As Ben discovered recently, however, you can get gora food in the canteen. He had noticed the excitement of the chefs as they served his chicken cass roll up – half a roast chicken, and some cold potato and carrot slop. It took Toyin to point out as he and I wondered where the roll was that it was chicken casserole. I’ll leave you with a final example of how deep the differences run. All over the world, you try to persuade new mothers to breastfeed, as it’s better for the baby every which way.

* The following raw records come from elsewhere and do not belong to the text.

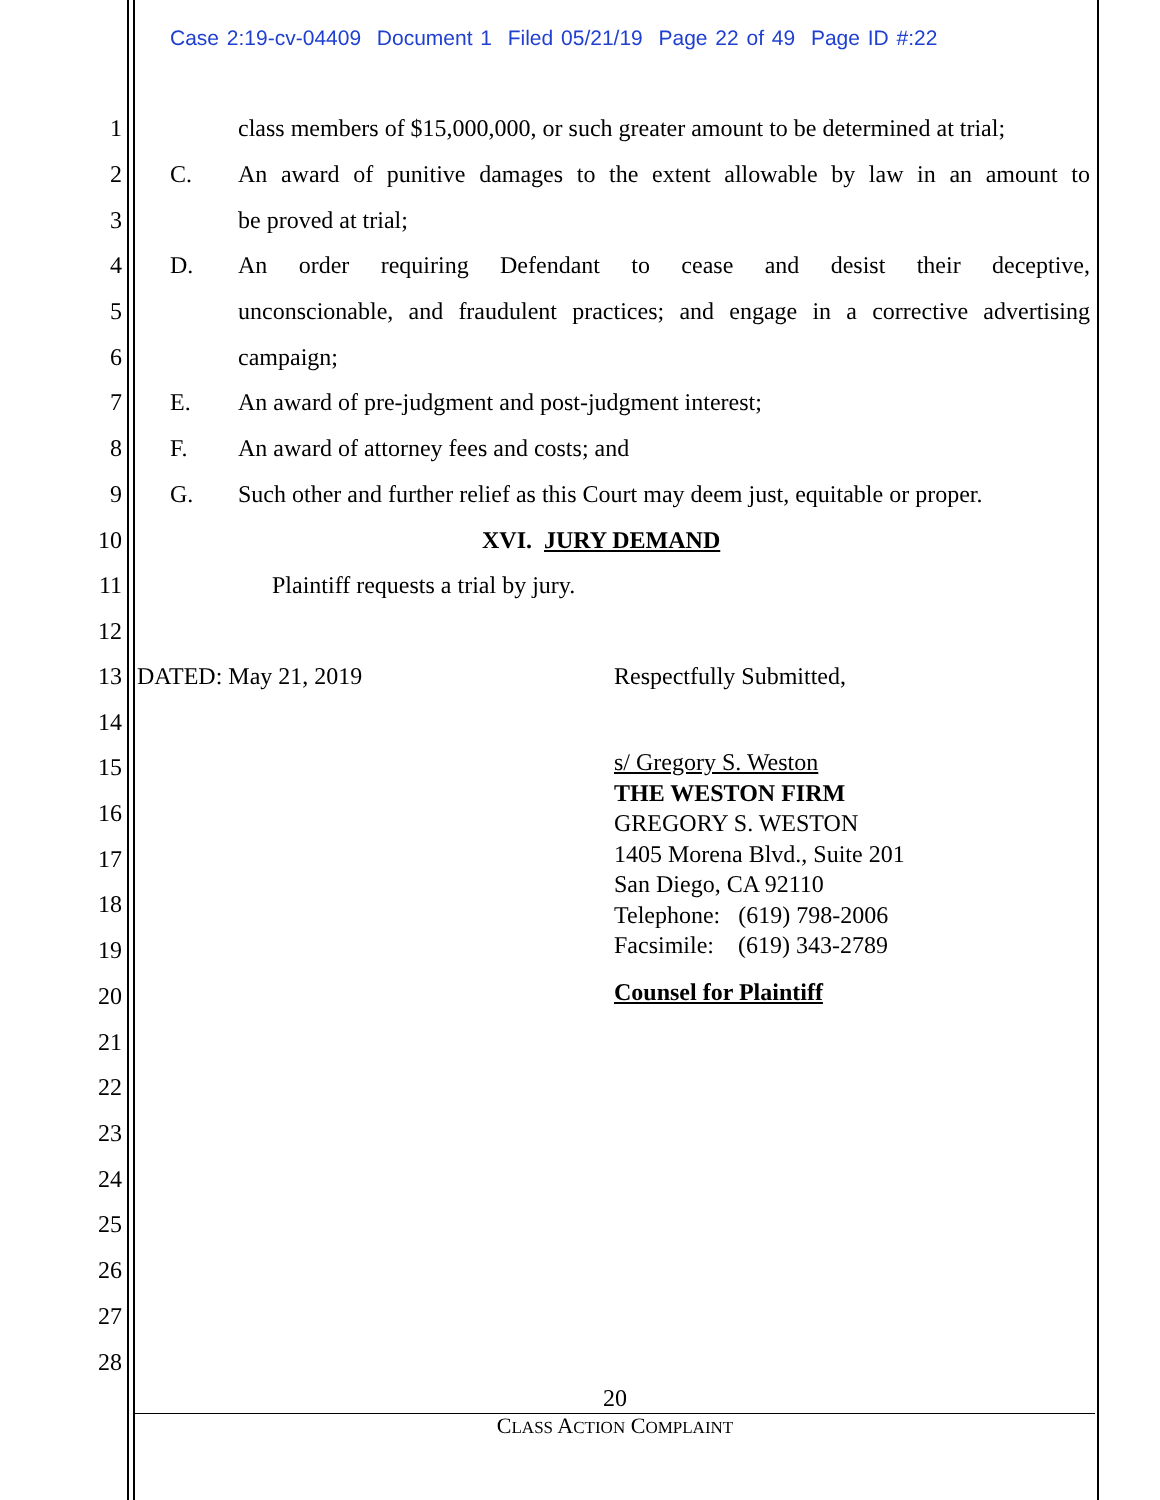Case 2:19-cv-04409 Document 1 Filed 05/21/19 Page 22 of 49 Page ID #:22
1 class members of $15,000,000, or such greater amount to be determined at trial;
2 C. An award of punitive damages to the extent allowable by law in an amount to
3 be proved at trial;
4 D. An order requiring Defendant to cease and desist their deceptive,
5 unconscionable, and fraudulent practices; and engage in a corrective advertising
6 campaign;
7 E. An award of pre-judgment and post-judgment interest;
8 F. An award of attorney fees and costs; and
9 G. Such other and further relief as this Court may deem just, equitable or proper.
10 XVI. JURY DEMAND
11 Plaintiff requests a trial by jury.
12
13 DATED: May 21, 2019 Respectfully Submitted,
14
15
16
17
18
19
20
21
22
23
24
25
26
27
28
s/ Gregory S. Weston
THE WESTON FIRM
GREGORY S. WESTON
1405 Morena Blvd., Suite 201
San Diego, CA 92110
Telephone: (619) 798-2006
Facsimile: (619) 343-2789
Counsel for Plaintiff
20
CLASS ACTION COMPLAINT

This runs into problems in the developed world, where mothers may be on medication which makes it unsafe, or just feel they’ve better things to do with their time, or they may not produce enough milk. In the developing world, corporations like Nestlé prey on very high infant mortality rates by aggressively and utterly dishonestly marketing bottle formula as “safer”. This means not only that the baby’s immune system does not get the benefit of breast milk, but that formula is often made with contaminated water; this directly causes about 1.5 million infant deaths per year according to UNICEF figures. If you can do without that kitkat… In India, the problem is rather different – the mother-in-law often believes baby will be stronger if they’re fed on diluted cow’s milk (the same problem exists in the UK where mothers who don’t know better or who struggle to breastfeed dilute milk in the same way). One way of addressing this is by dazzling mum with science – so there are charts back home showing the main components of breast milk versus cow’s milk, and so illustrating the “Breast is Best” message. One of these was in the neonatal ward (sweetly called “Nursery” here), and alongside “Human” and “Cow” was “Buffalo”.
It is less good than cow, in case you were considering it. Bye for now.